* Try it
Rewrite the text of all the data below, replacing every occurrence of "Wibo" with "Essence" and changing nothing else. Leave the pictures out of your answer.

* Input data
────────────────────────────────────────

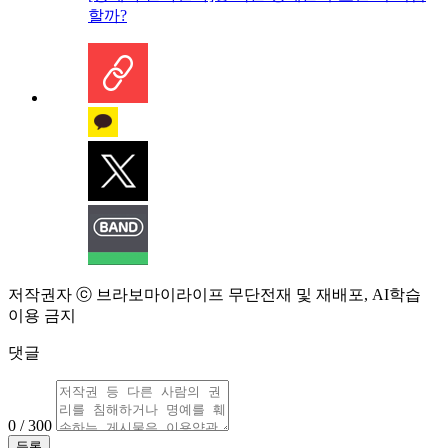
할까?
저작권자 ⓒ 브라보마이라이프 무단전재 및 재배포, AI학습
이용 금지
댓글
0 / 300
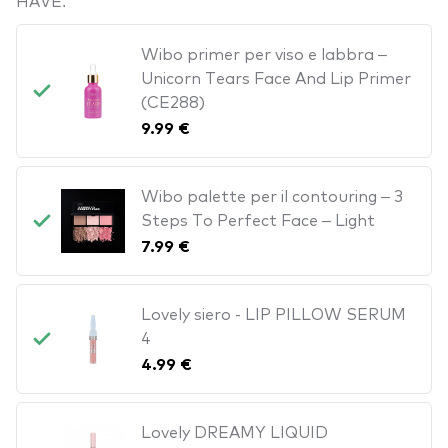
Wibo primer per viso e labbra –
Unicorn Tears Face And Lip Primer
(CE288)
9.99 €
Wibo palette per il contouring – 3
Steps To Perfect Face – Light
7.99 €
Lovely siero - LIP PILLOW SERUM
4
4.99 €
Lovely DREAMY LIQUID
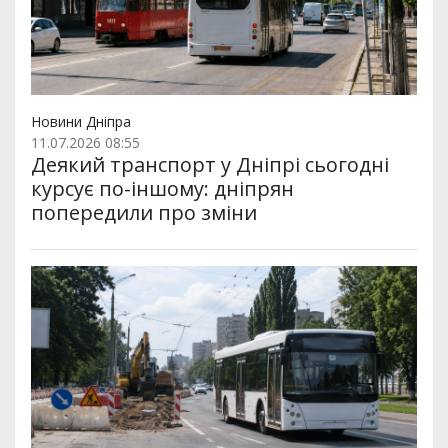
Новини Дніпра
11.07.2026 08:55
Деякий транспорт у Дніпрі сьогодні
курсує по-іншому: дніпрян
попередили про зміни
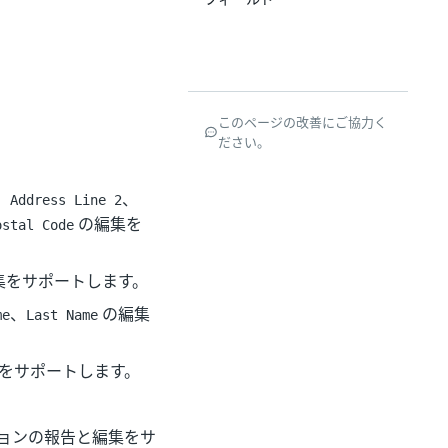
このページの改善にご協力く
ださい。
、
、
Address Line 2
の編集を
ostal Code
集をサポートします。
、
の編集
me
Last Name
をサポートします。
ョンの報告と編集をサ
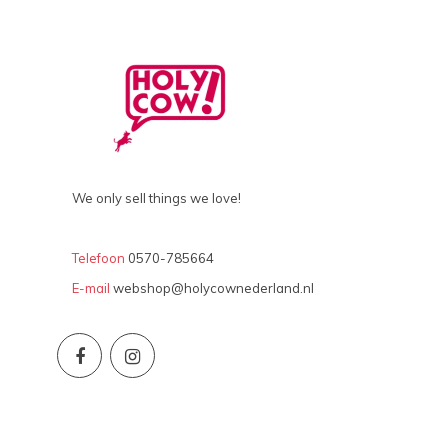
We only sell things we love!
Telefoon
0570-785664
E-mail
webshop@holycownederland.nl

────────────────────────────────────────

* Result
할까?
저작권자 ⓒ 브라보마이라이프 무단전재 및 재배포, AI학습
이용 금지
댓글
0 / 300
Essence primer per viso e labbra –
Unicorn Tears Face And Lip Primer
(CE288)
9.99 €
Essence palette per il contouring – 3
Steps To Perfect Face – Light
7.99 €
Lovely siero - LIP PILLOW SERUM
4
4.99 €
Lovely DREAMY LIQUID
Новини Дніпра
11.07.2026 08:55
Деякий транспорт у Дніпрі сьогодні
курсує по-іншому: дніпрян
попередили про зміни
このページの改善にご協力く
ださい。
、
、
Address Line 2
の編集を
ostal Code
集をサポートします。
、
の編集
me
Last Name
をサポートします。
ョンの報告と編集をサ
We only sell things we love!
Telefoon
0570-785664
E-mail
webshop@holycownederland.nl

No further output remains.